Итак, спектакль — это образ двусторонней реальной действительности, который возникает во взаимосвязях образов входящих в него действующих лиц[xcii]. Следовательно, театр как единое целое определяется образами его спектаклей в их взаимосвязи. Это значит, что театр не есть понятие статическое в нашем понимании этого слова, не есть понятие механическое, [то есть] сумма спектаклей, а есть понятие динамическое и неразрывное во взаимосвязи своих спектаклей, то есть каждый спектакль не заканчивается фактом своего существования, а входит рядом поставленных и возникающих в процессе его творчества приемов и задач в последующий спектакль. Последующий — опять в новый и т. д. и т. д., образуя неразрывную взаимосвязь, в результате которой возникает динамический образ театра, скажем, понятие нашего театра как целого.

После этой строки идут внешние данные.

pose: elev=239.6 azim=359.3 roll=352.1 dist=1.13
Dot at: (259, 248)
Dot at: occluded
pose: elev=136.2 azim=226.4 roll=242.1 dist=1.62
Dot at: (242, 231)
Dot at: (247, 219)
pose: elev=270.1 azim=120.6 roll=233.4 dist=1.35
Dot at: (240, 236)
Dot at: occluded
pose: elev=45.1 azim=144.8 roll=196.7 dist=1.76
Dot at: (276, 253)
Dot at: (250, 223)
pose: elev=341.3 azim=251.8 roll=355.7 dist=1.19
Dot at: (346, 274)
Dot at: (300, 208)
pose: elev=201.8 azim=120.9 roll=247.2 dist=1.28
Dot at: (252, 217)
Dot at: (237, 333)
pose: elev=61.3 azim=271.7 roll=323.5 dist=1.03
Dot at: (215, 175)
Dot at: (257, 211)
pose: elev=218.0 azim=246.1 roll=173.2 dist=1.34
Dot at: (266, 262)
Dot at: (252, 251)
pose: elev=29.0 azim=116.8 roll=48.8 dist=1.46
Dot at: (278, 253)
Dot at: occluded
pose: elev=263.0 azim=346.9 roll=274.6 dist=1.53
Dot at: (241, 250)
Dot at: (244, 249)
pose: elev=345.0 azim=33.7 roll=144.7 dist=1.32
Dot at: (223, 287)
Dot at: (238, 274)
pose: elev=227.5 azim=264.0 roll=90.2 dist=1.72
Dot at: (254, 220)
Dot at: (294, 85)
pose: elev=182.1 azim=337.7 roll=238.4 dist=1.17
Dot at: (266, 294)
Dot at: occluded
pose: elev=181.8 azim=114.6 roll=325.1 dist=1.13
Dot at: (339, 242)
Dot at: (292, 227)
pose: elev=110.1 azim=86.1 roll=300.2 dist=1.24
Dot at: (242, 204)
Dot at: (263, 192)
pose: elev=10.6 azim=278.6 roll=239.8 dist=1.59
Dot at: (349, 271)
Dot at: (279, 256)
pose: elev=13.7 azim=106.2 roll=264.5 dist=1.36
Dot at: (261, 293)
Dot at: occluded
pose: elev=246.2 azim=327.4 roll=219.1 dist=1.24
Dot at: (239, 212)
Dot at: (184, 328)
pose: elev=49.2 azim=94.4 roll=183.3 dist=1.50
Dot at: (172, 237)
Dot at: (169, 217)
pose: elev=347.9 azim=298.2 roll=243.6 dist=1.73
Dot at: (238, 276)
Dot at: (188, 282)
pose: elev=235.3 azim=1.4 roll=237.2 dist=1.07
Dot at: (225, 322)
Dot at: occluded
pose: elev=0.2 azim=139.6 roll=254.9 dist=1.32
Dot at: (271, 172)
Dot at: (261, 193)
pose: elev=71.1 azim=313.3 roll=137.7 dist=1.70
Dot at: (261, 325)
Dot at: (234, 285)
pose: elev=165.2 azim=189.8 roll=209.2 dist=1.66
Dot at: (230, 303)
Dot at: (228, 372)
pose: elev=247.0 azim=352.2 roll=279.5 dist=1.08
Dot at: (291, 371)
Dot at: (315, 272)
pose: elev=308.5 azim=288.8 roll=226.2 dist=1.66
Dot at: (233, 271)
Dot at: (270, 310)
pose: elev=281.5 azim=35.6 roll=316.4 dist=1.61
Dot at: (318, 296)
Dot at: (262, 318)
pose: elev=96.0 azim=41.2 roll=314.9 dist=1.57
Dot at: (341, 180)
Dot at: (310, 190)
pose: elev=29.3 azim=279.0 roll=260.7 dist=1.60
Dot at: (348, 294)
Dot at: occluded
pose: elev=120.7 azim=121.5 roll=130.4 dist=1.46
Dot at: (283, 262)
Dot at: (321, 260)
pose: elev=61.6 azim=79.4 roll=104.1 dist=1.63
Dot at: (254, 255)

{198} Все ли театры таковы? Конечно, нет. Такая характеристика применима к театрам, которые развиваются органически, к театрам, для которых каждый отдельный спектакль не есть самоцель, а есть новый образ, возникающий в связи со всеми предшествовавшими ему спектаклями и предвосхищающий, предуказывающий ряд тех нитей и путей, в связи с которыми будут возникать его новые спектакли, несмотря на то, что они будут, может быть, ставить иные, чем данный спектакль, задачи и замыслы. Так развивается театр органический и, конечно, не так развивается целый ряд иных театров, театров обычного типа. Если вы возьмете для примера, скажем, театр Корша, есть ли это театр, который подходит под наше определение? Конечно, нет. Это театр, который ставит один спектакль, другой, третий, четвертый и т. д., и они соединены между собой механическим путем, [поскольку] они происходят на одной и той же сцене, в одном и том же помещении, играют одни и те же актеры и т. д. Тоже самое относится к театру МОСПС, который, несмотря на то, что он ставит пьесы по преимуществу идеологического порядка, не развивается по этим принципам взаимосвязи спектаклей, а тоже ставит ряд отдельных спектаклей, соединенных между собою механически.
Театры же органические, развиваясь динамически, в результате имеют свой стиль, свой метод. Отсюда возникает лицо театра, развитие его коллектива и т. д. и т. д.
Таким образом, для того чтобы выяснить лицо и метод нашего театра, нам надо проследить, как они складывались во взаимосвязях его спектаклей.
[…]
Камерный театр возник как анархически-революционный театр, восставший против всех норм и форм объективной действительности. Отсюда, с одной стороны, отрицание нашим театром потребительского мещанского искусства, натуралистического искусства, натуралистического театра, с другой стороны, отрицание ухода от жизни, искусства в себе, условного театра и психологического театра. Отсюда утверждение Камерным театром жизни и человека как начала, реформирующего реальную действительность. Отсюда появление в нашем театре репертуара, который отвечал этой субъективной идее восприятия действительности и соответствующему методу ее воплощения.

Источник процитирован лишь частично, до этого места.